30 April 2015, The Tablet

Leeds £1.3m in the red amid planned cuts


A MAJOR diocese in the north of England has posted its fourth annual budget deficit of the past five years after its latest accounts revealed a shortfall of £1.3 million in the last financial year.

The deficit published in the annual return of the Diocese of Leeds comes despite a £1.5m increase in income to just over £11m compared with the year before. Spending, however, also rose to just under £12.5m from £12.1m for 2013.

The diocese regularly runs a budget deficit, but a spokesman said the last year had been “financially good” and “due to measures taken by the finance board over the past few years, this year we expect to break even”.

While central curial expenditure has been cut back, the annual report of the trustees submitted with the accounts says that the diocese will now try to control parish spending as a priority. A  freeze on parish building projects has been in place since last year, when the Bishop of Leeds, Marcus Stock, told The Tablet that he had no plans to spend any money and pledged “frugal” leadership of the diocese.

The report cites the more than two years between the departure of Bishop – now Archbishop – Arthur Roche to be the number two at the Vatican’s liturgy department and the appointment of Bishop Stock at the end of last year as a difficulty. Without a bishop in place, the diocese was run by an administrator who had limited powers and was not able to make decisions such as appointing a new financial secretary.

“The Holy See asked the diocesan administrator not to proceed with a permanent appointment of a financial secretary, which has posed some administrative challenges,” according to the report, written by Mgr Kieran Heskin, a diocesan trustee, adding that “during the period without a bishop, planning for the future is minimal”.

There have been concerns at the level of debt run up by the diocese, which has bank loans totalling £10,575,000. Accounts reveal that Leeds took out a new loan from HSBC, replacing one from Allied Irish Bank (which stands at £6,875,000), has a £3,100,000 loan with the Co-op and another short-term loan of £600,000.

A spokesman for the diocese said decisions had been made over the years to take out long-term loans to enable the diocese to fund necessary projects. These loans, he said, were being paid back quarterly in accordance with agreed schedules of payments.

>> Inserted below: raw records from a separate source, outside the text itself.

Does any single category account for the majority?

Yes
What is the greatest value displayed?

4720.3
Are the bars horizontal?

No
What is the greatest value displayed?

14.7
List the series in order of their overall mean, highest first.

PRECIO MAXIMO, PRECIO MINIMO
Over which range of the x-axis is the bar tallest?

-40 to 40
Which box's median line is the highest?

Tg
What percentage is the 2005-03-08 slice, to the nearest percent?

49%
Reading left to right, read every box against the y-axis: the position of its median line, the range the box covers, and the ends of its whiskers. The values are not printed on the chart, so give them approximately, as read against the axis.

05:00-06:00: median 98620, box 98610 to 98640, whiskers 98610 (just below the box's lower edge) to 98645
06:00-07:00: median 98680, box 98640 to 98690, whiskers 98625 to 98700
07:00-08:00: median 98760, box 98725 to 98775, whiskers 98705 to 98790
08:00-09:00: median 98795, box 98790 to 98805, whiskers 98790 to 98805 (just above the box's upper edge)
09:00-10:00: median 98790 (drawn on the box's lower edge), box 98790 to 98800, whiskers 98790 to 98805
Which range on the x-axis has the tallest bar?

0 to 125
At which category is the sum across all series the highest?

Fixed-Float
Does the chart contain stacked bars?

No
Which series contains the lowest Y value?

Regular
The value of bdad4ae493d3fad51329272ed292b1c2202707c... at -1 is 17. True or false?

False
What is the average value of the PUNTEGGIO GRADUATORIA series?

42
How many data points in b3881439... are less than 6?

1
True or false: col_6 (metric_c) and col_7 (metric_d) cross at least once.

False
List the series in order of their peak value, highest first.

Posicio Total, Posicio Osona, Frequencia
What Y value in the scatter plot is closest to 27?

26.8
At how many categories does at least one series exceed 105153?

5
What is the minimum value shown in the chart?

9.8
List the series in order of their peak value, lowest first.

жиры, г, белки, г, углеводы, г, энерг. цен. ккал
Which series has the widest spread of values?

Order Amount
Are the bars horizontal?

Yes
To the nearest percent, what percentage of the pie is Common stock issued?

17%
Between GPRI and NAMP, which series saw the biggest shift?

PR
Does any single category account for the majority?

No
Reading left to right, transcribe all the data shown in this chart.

The accounts show that school costs – the Church is responsible for 10 per cent of building improvements and repairs – rose from £553,000 in the year ending March 2013 to £720,000 in the year to March 2014.?However, clergy allowances were down from £1,012,000 in 2013 to £964,000 the following year, and the costs of the diocesan curia and tribunal fell from £433,000 to £311,000. Curial income, meanwhile, was up from £2.2 million in the year to 2013 to £3.4 million in the year to 2014.

According to the Charity Commission website, Leeds’ annual return for 2014 was received 74 days late, and the year before the diocese submitted both its annual return and accounts 42 days late.